> [Request]:
Return every one of the following lines unchanged, leaving out the pictures.

Short-answer chart lines:

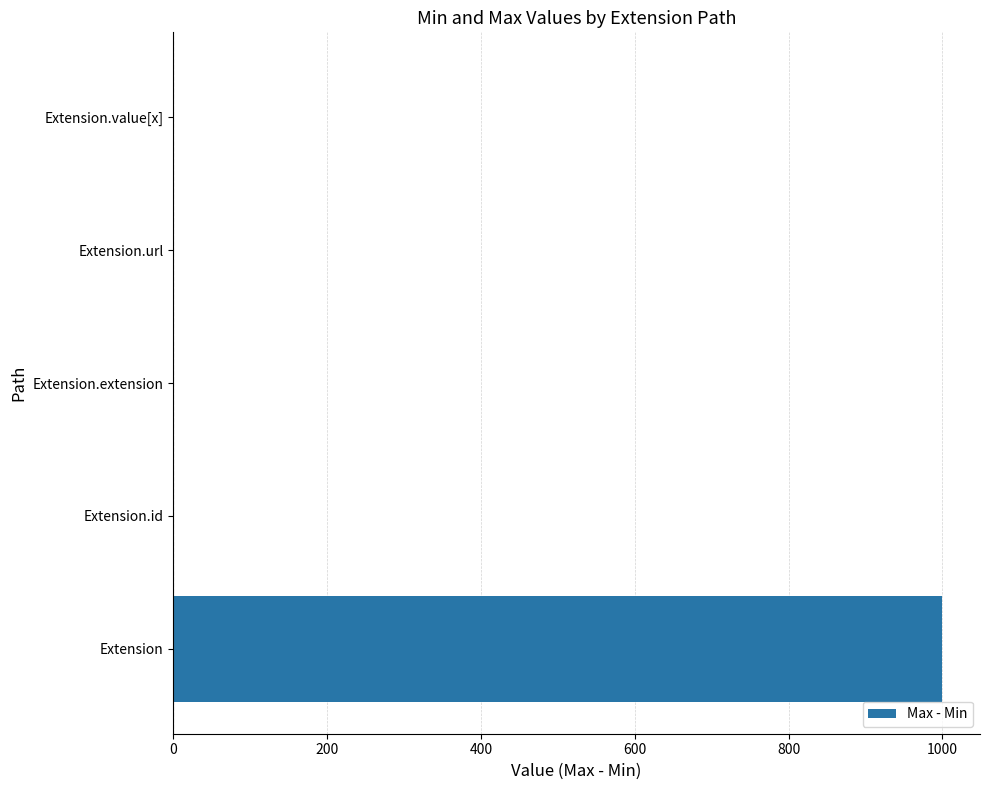

True or false: the data shows 999 at Extension.

True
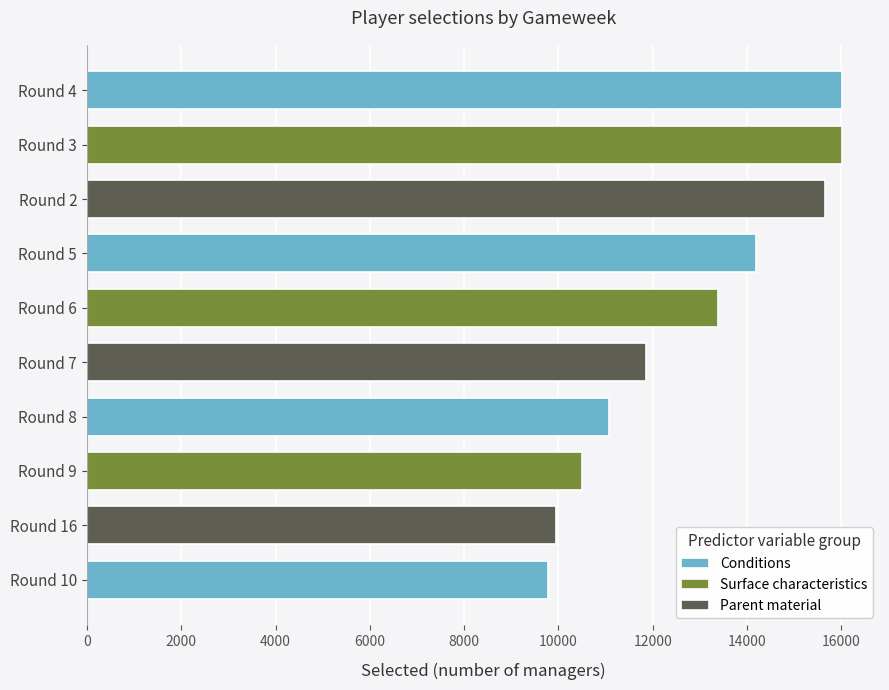

The value at Round 16 is 9939. True or false?

True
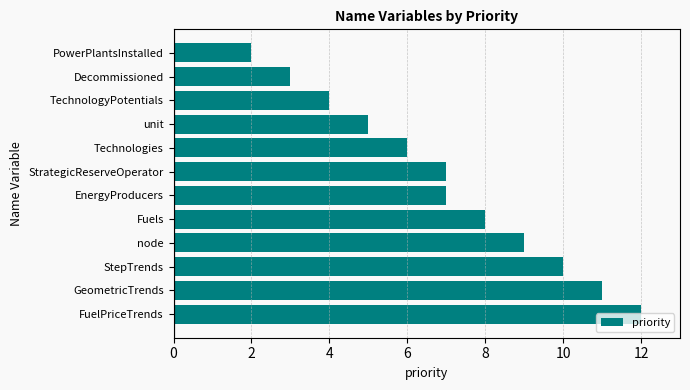

What is the difference between the maximum and minimum values?

10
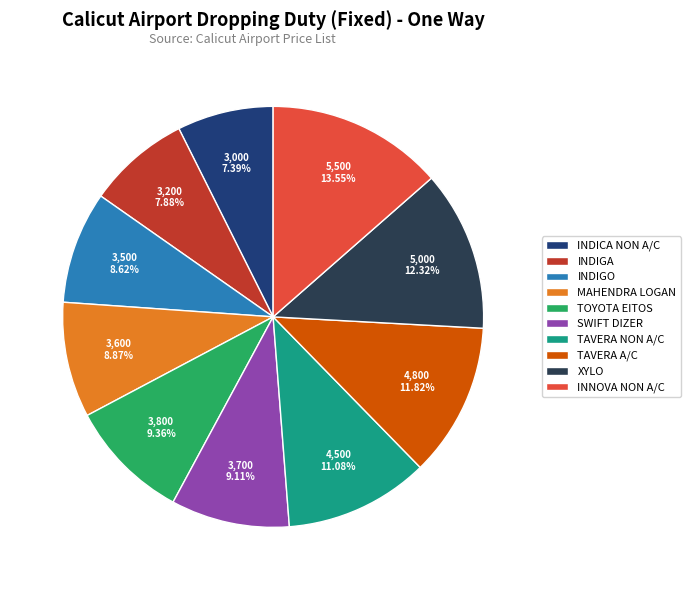

Does INDIGO represent more than half of the total?

No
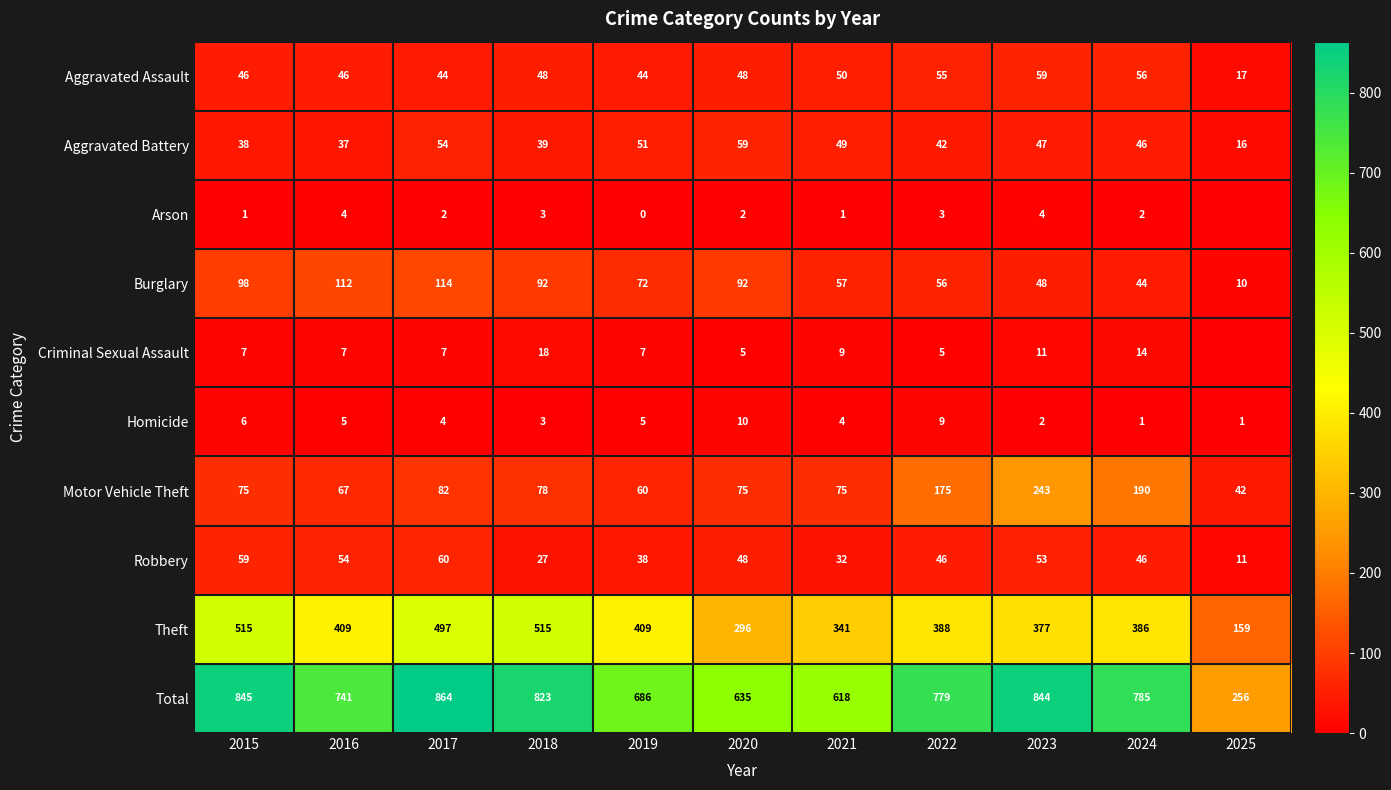

What is the greatest value displayed?

864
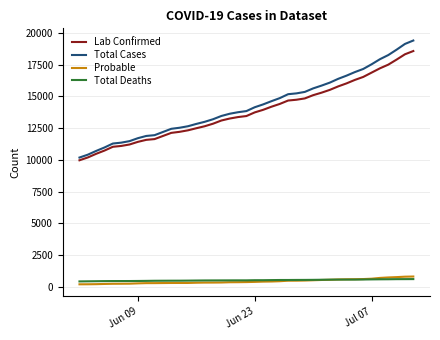

What is the greatest value displayed?

19389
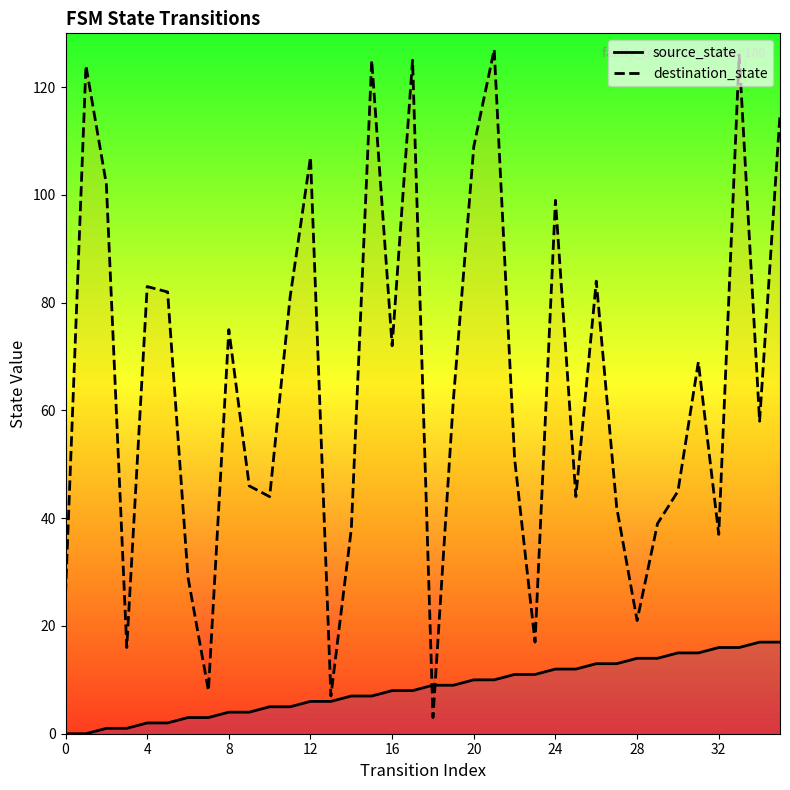

How many intersections are there between source_state and destination_state?

2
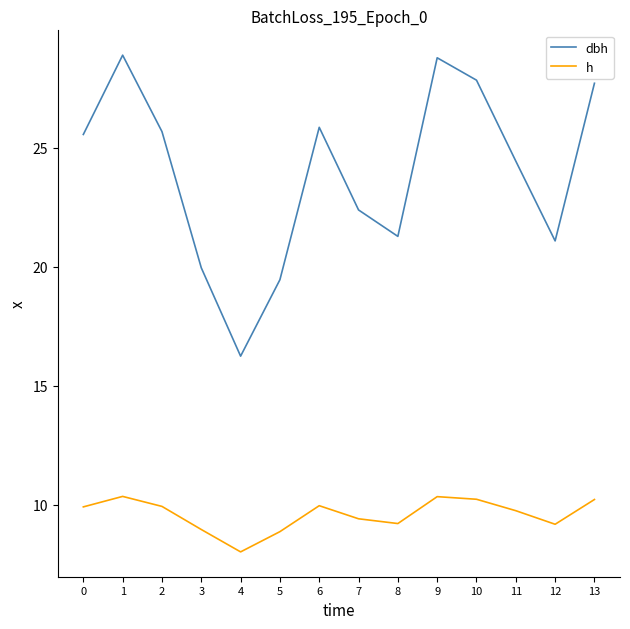

What is the difference between the maximum and second lowest values in the h series?

1.5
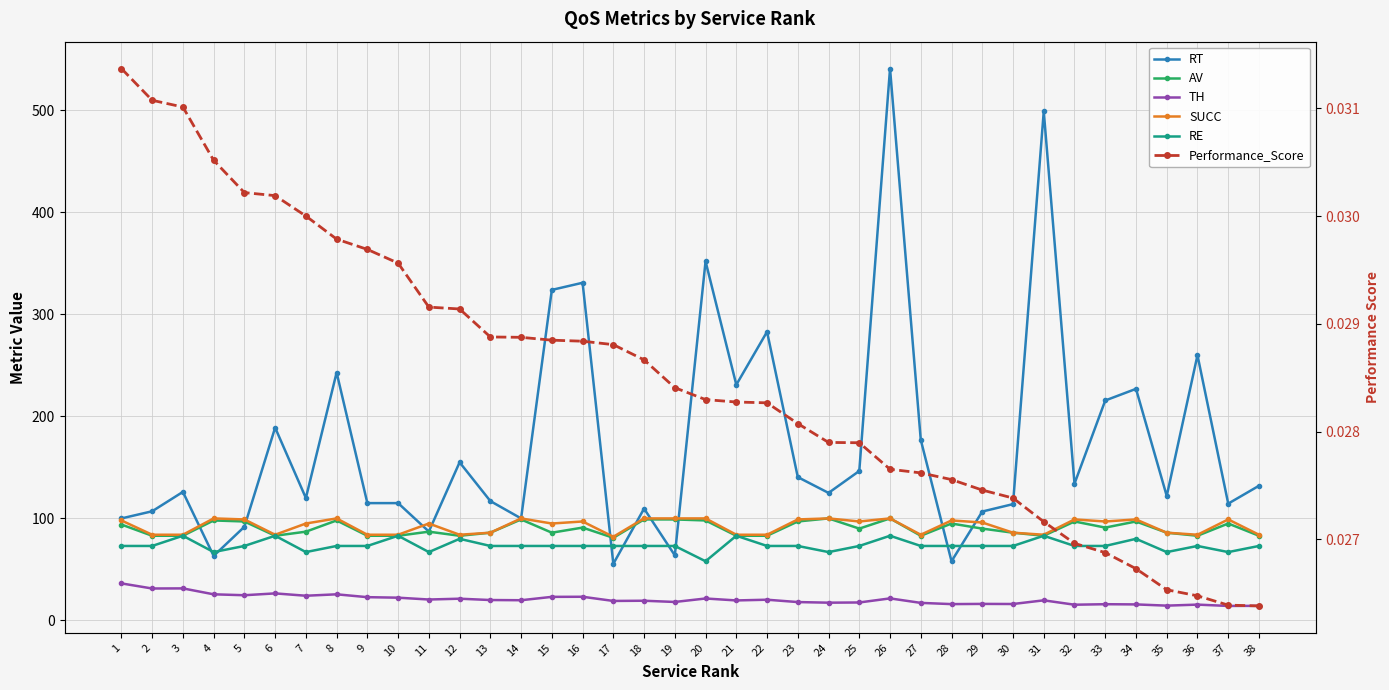

True or false: TH and AV intersect in this chart.

False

> [Output of the task]:
True or false: the data shows 999 at Extension.

True

The value at Round 16 is 9939. True or false?

True

What is the difference between the maximum and minimum values?

10

Does INDIGO represent more than half of the total?

No

What is the greatest value displayed?

864

What is the greatest value displayed?

19389

How many intersections are there between source_state and destination_state?

2

What is the difference between the maximum and second lowest values in the h series?

1.5

True or false: TH and AV intersect in this chart.

False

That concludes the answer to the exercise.